Z mentorami płci żeńskiej pracowało 36 proc. kobiet i tylko 11 proc. mężczyzn. Badanie poruszyło także kwestię przesuwania pracowników między działami, czyli awansów poziomych. Mimo braku istotnych różnic między kobietami a mężczyznami w kwestii liczby awansów poziomych w zależności od płci, miały one inny charakter. W przypadku kobiet, przesunięcie poziome najczęściej zastępowało awans – u mężczyzn wiązało się po prostu z późniejszym awansem.
Wyniki analizy skomentowała dr Ewa Lisowska z Zakładu Zarzadzania Międzynarodowego w Szkole Głównej Handlowej. Zwróciła uwagę, że niewielki udział kobiet wśród menedżerów najwyższego szczebla potwierdzają także badania przeprowadzone w ubiegłym roku przez Giełdę Papierów Wartościowych w Warszawie. Pokazują one, że im wyższe oraz bardziej prestiżowe stanowiska, tym mniejszy odsetek kobiet, które je zajmują.
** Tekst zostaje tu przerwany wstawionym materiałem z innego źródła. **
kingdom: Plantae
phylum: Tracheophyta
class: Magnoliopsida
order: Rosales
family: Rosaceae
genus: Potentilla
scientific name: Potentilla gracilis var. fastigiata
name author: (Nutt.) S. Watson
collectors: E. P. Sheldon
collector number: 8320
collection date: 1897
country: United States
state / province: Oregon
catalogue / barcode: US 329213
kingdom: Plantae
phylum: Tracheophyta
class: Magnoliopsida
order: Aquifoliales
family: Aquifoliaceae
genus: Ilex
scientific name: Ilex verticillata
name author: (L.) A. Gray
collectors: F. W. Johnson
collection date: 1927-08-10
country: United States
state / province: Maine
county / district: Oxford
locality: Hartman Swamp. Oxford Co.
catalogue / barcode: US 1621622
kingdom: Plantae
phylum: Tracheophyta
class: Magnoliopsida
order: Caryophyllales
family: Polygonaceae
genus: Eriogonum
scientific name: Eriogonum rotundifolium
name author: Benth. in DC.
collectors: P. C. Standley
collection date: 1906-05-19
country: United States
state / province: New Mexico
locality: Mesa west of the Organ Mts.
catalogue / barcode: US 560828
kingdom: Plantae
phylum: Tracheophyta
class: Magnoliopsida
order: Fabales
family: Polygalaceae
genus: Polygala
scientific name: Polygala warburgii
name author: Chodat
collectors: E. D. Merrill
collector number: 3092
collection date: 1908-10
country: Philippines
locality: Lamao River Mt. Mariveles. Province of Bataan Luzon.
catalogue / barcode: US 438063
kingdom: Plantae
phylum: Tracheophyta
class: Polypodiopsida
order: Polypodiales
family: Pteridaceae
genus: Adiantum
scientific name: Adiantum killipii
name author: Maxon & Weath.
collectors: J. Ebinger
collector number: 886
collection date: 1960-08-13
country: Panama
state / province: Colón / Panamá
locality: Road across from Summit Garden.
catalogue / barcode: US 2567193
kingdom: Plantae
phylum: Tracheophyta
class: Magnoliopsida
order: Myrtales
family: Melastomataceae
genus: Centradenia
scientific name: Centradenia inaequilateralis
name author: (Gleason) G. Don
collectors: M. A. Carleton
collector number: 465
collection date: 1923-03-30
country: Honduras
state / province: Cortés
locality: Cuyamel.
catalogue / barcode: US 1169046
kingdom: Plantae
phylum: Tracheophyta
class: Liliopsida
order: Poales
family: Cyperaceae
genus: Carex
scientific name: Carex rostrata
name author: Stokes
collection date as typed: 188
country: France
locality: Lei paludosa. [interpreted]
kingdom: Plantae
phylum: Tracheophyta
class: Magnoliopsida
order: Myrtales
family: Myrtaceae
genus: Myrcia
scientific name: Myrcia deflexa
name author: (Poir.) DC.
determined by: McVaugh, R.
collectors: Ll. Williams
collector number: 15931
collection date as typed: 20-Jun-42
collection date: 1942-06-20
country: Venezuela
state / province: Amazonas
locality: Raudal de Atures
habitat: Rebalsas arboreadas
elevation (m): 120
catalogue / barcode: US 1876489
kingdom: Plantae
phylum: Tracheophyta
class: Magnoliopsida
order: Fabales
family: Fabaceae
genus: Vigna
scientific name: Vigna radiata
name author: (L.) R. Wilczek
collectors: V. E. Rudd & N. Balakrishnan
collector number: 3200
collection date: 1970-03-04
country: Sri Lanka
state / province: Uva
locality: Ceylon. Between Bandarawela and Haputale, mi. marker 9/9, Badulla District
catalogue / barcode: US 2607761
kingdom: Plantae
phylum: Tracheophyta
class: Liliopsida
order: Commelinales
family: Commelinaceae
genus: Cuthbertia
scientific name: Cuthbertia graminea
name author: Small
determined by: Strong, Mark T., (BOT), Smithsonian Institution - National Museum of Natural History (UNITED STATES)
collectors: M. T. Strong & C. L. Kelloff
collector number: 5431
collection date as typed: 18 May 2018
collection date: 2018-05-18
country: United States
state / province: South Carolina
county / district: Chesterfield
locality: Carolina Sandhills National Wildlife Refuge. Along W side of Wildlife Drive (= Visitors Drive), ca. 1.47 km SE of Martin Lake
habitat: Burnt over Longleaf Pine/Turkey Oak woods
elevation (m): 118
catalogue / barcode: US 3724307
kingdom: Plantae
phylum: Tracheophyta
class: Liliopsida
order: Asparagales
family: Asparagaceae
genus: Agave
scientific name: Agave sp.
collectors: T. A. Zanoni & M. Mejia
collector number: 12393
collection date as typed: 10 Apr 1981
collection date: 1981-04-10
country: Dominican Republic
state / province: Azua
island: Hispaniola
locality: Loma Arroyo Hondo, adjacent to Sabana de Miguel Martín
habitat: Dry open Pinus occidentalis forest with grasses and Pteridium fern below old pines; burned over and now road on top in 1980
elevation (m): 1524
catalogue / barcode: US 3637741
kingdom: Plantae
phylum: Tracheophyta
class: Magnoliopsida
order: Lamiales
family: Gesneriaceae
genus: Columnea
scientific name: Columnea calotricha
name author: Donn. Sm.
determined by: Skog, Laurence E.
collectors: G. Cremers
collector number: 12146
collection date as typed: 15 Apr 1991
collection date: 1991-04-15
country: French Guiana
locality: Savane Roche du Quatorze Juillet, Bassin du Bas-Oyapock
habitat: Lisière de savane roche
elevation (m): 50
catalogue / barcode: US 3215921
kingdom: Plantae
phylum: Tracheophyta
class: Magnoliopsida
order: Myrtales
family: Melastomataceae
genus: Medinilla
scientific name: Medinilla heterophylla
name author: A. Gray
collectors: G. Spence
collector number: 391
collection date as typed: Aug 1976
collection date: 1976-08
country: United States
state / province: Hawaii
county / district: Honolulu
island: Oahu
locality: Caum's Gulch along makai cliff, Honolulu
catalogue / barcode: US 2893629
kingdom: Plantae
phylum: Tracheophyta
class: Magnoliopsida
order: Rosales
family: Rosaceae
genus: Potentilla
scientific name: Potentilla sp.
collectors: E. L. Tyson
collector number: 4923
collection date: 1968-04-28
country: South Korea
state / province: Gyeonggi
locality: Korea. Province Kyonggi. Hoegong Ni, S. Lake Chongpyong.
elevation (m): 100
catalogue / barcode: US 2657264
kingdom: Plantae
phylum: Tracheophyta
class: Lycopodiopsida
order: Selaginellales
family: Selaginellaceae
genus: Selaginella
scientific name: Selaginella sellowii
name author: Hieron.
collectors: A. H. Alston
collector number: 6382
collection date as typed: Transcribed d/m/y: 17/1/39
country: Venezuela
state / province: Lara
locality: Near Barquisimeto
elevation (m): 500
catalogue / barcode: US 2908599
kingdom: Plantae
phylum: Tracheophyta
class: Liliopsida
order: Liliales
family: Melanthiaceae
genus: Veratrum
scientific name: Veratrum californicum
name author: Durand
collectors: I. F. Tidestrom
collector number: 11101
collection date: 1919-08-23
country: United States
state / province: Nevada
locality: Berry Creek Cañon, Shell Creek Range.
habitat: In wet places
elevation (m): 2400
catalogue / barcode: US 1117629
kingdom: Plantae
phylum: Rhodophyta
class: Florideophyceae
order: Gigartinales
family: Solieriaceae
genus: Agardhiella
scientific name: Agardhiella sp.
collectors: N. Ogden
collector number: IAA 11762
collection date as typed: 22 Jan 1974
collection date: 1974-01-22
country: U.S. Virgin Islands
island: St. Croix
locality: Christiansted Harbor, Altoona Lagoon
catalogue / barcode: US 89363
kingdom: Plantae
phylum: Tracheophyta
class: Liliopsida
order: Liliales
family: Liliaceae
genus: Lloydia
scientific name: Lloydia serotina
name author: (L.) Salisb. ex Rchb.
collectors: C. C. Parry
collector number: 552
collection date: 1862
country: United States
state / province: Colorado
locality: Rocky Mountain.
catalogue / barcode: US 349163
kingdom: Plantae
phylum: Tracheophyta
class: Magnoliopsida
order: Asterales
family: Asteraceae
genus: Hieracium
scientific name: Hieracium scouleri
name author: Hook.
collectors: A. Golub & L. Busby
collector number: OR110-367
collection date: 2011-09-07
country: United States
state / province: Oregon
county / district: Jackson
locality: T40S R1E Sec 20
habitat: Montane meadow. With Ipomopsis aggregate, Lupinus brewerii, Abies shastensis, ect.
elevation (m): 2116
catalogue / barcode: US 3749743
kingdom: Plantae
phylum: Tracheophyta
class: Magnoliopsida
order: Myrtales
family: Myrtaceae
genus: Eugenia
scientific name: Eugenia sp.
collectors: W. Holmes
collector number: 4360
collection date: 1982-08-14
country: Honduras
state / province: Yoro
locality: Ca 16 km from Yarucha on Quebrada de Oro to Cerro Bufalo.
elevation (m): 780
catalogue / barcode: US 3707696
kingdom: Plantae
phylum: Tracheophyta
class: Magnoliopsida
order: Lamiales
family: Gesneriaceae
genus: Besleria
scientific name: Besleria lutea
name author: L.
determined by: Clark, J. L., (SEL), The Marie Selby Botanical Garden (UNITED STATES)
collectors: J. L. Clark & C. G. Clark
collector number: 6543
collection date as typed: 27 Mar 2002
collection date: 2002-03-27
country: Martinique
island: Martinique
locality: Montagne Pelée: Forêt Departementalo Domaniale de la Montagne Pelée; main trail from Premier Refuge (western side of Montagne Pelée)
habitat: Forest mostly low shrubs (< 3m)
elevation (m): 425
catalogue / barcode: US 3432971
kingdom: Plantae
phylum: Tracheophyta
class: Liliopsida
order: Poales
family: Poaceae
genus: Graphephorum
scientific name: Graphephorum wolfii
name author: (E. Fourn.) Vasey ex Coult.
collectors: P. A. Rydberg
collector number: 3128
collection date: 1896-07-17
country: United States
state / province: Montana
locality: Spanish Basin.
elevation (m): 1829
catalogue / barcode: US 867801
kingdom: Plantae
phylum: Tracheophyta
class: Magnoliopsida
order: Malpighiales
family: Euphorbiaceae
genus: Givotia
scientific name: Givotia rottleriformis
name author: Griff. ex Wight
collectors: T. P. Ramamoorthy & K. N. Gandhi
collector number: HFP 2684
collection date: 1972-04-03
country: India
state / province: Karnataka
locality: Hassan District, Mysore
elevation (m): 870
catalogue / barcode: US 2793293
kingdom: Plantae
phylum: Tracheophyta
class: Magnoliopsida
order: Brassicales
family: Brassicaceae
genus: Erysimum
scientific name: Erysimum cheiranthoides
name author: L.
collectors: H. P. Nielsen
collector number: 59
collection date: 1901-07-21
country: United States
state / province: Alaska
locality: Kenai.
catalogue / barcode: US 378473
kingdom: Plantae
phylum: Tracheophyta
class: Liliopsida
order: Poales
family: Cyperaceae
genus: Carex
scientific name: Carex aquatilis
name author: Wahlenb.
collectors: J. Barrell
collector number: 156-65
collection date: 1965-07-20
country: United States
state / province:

Co prawda blisko połowę (42 proc.) kierowników komórek stanowią kobiety, jednak wśród dyrektorów poszczególnych departamentów i oddziałów jest ich już 1/3, a udział kobiet w zarządach i radach nadzorczych spółek giełdowych wynosi zaledwie 16 proc. Tymczasem analiza rentowności polskich firm w zależności od udziału kobiet na najwyższym szczeblu kierowania pokazuje, że tam, gdzie udział ten wynosi co najmniej 30 proc., rentowność firmy jest lepsza, a firmy te lepiej radzą sobie w kryzysie.